Where there’s a will, there’s a way, especially when Worthen and Whitney genes are involved. So my mother, giving supplemental teaching (now we call it additional home schooling) to my brother, brought me in in the lessons, and if I stuck my face close, I could actually see the things. So I learned to name the letters and make sounds with them. Six months later I was reading any basic thing you put in front of me, as long as it was right in front of me. Comic books, kids’ stories. Chapter books.
So we went back to the doctor, and he scoffs, “I told you to come back when he learned to read.”
“He can,” my mother replies.
“I don’t just mean identify the letters,” Eye Doctor says. “I mean, actually read.”
“Try him.”
So, defeated, he does. I had my glasses that day.
So began my love affair with the printed page. I started to read voraciously, and my teachers couldn’t believe it on library day when I went straight to “chapter books” that were "too old" for me. “Why don’t you try this,” they’d say. “I read that five years ago, I’d reply. The height of this came on one particular occasion when we were talking about geography and the first question out of Teacher’s mouth was “Where’s Memphis, anyone know?” Duh. “Egypt,” I said. “No,” she corrected me, “It’s in Tennessee.” Well, of course it is, but we were in Europe, so I figured we were talking about Eastern Hemisphere geography. She should have said we were talking about American geography. She actually didn't make that clear until later.
So that night, mom gets a call from her, and she’s all apologetic. Turns out there is a Memphis in Egypt (Imagine!), and I was right all along. I don’t get an apology in class though. When you’re dad’s a Colonel, and the Post teacher gets embarrassed, she gets a little mean. But in the reading circle, while the others took turns, I had finished the Dick and Jane reader — yes, I’m that old! — by the time the others got through with the seventh or eighth page.

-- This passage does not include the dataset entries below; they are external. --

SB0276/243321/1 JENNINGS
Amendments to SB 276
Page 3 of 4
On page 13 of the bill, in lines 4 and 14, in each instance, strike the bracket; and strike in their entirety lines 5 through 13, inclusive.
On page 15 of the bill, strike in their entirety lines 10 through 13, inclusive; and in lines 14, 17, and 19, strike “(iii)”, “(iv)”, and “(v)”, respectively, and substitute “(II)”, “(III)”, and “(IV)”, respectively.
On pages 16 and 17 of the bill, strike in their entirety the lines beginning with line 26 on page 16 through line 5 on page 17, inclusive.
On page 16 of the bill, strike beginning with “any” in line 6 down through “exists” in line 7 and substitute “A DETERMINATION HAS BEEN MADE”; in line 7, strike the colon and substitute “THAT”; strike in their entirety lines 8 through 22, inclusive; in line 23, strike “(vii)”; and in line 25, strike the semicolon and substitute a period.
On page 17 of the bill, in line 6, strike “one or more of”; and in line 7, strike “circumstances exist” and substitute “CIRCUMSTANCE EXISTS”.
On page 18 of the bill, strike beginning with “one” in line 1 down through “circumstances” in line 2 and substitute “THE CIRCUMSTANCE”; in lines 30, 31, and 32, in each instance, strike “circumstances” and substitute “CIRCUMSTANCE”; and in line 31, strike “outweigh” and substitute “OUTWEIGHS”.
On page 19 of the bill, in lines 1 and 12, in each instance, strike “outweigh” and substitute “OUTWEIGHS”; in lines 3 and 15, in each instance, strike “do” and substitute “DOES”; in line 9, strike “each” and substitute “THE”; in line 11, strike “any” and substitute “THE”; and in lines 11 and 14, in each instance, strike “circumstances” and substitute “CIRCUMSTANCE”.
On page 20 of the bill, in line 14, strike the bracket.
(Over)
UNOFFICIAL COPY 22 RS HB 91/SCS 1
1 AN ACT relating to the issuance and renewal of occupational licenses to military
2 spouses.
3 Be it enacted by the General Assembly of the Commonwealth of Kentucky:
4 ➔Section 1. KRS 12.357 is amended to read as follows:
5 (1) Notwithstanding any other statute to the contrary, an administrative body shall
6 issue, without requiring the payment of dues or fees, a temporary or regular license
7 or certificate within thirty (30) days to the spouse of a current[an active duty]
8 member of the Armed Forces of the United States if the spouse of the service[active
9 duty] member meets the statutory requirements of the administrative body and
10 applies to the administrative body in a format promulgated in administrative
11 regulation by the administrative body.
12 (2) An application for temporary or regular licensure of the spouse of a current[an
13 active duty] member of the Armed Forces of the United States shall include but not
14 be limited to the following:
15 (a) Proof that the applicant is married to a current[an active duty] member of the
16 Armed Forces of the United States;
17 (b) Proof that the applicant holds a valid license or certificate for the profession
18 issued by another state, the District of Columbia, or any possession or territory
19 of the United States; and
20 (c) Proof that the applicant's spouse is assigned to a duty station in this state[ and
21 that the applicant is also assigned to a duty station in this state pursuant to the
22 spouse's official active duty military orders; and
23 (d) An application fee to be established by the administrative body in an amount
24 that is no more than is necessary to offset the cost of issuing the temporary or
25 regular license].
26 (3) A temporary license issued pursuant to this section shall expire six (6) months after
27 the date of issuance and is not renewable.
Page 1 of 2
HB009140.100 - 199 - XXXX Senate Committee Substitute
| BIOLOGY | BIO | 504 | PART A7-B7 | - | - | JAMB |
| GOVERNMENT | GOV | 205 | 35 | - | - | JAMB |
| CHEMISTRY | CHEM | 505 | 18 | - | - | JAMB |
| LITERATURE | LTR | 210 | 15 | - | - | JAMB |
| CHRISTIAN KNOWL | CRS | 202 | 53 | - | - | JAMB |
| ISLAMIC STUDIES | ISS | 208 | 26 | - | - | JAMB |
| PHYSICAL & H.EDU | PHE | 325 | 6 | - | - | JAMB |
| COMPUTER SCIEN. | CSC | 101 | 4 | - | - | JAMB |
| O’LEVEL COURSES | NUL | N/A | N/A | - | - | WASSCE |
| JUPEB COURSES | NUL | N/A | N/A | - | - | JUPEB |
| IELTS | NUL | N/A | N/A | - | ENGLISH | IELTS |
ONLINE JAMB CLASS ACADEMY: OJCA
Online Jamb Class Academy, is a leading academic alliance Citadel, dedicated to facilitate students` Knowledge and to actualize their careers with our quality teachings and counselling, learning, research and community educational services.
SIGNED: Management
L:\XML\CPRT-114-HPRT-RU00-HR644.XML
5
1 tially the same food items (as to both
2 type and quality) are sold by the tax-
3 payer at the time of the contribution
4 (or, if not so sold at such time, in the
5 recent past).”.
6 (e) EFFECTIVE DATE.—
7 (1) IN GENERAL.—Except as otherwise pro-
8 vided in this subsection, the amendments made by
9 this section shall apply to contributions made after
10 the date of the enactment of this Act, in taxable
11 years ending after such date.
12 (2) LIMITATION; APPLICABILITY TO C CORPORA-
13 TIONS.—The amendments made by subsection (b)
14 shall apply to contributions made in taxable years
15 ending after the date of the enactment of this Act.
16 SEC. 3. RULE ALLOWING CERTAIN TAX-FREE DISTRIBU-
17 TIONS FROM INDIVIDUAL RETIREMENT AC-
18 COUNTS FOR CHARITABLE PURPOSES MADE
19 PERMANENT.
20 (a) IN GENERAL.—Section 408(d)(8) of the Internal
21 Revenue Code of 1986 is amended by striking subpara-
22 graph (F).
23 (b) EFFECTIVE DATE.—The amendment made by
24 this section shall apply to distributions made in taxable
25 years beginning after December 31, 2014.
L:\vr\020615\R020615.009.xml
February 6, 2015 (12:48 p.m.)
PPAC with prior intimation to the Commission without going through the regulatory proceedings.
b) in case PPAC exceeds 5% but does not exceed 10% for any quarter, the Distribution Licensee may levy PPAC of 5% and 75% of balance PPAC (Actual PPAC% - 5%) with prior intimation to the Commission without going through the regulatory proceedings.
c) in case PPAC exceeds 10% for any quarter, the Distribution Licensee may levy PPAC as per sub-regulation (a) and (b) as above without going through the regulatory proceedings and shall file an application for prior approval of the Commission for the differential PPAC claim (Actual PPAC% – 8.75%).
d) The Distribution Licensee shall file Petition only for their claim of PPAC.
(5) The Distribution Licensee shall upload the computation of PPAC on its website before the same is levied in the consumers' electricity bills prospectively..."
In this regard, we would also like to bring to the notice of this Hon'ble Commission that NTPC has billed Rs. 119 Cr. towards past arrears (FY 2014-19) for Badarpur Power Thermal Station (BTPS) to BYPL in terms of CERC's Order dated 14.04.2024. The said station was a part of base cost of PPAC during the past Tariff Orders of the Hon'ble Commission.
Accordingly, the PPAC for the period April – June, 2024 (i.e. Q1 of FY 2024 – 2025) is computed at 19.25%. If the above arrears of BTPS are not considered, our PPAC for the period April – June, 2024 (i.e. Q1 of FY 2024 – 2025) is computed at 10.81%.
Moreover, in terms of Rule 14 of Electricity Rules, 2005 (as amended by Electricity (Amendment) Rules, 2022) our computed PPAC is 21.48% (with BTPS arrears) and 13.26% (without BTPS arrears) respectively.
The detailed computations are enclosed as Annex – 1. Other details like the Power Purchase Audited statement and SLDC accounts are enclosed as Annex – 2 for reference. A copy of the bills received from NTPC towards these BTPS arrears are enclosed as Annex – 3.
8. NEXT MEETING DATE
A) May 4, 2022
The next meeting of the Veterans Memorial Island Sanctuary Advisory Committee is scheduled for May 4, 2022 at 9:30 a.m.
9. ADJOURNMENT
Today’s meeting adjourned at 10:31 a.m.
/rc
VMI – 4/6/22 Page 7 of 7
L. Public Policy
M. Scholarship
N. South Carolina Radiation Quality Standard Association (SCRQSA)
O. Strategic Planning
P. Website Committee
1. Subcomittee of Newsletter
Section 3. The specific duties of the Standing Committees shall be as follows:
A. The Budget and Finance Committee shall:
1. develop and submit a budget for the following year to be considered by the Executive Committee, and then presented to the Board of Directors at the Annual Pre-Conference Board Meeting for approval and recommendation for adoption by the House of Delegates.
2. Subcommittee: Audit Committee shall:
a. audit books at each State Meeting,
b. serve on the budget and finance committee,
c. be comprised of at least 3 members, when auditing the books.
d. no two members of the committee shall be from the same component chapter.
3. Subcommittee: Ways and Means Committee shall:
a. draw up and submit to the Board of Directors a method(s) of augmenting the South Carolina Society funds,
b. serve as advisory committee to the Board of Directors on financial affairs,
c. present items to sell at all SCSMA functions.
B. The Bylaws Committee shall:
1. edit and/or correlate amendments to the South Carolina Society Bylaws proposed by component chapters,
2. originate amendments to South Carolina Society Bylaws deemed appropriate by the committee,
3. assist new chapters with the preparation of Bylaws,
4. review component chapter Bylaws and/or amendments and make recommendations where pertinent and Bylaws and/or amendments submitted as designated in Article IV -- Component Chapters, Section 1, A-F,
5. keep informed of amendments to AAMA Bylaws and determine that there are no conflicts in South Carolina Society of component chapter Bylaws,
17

I’m not telling you this to brag. Well. Maybe a little. But the point is just that I got an early start.
Fast forward some. I was a bit of a sickly kid, and spent a lot of years in hospitals. Hospitals mean tests, sometimes painful ones, and whenever we’d go home, Mom would take me past the toy store to get a new toy. I’d go right to the books, and get the latest Hardy Boys or Tom Swift. When I’d aged a little, she said, on the way back from one such hospital visit, “Okay, let’s save time and go straight to the bookstore.” This became a longstanding tradition, and I associated new books with hospital visits. I still do, and consider a trip to the bookstore a special treat. I love books, the look and feel of them. I’m proud of my library.
When I was 17, I began my first novel after my first meaningful kiss. Home from a dance with the woman who would become my first girlfriend, Marla Last-name-deleted (It’s German or nordic, and I still can’t spell it), I began City of Death on New Years’ Day at a little before 1:00 in the morning. Of course I knew nothing of plotting, pacing, character, dialogue, or anything else, so the thing is abysmal. It sees the light of day when I periodically make an attempt to clean the garage. But it was a start. and I did finish it. Maybe I'll rewrite it as a YA piece some day.
Fast forward once again. I’m 25, and life and other things have gotten in the way of my writing. Marla has gone to another school, and I’m married with some great kids. But due to a confluence of events, it came back in roughly 1985, and I’ve been writing ever since. I wrote through college, where I earned degrees in Spanish linguistics and the development of ESL materials.
Many years and a divorce later, I met the love of my life, who collaborates with me on occasion and edits my work when she doesn’t. She’s brilliant, and I’d be lost without her. She’s my soulmate and my first reader always. Afterwards, the revised versions go to you. I hope you enjoy the stories. They’re not just for me. They’re for you.
Pick one up on the way home from the hospital.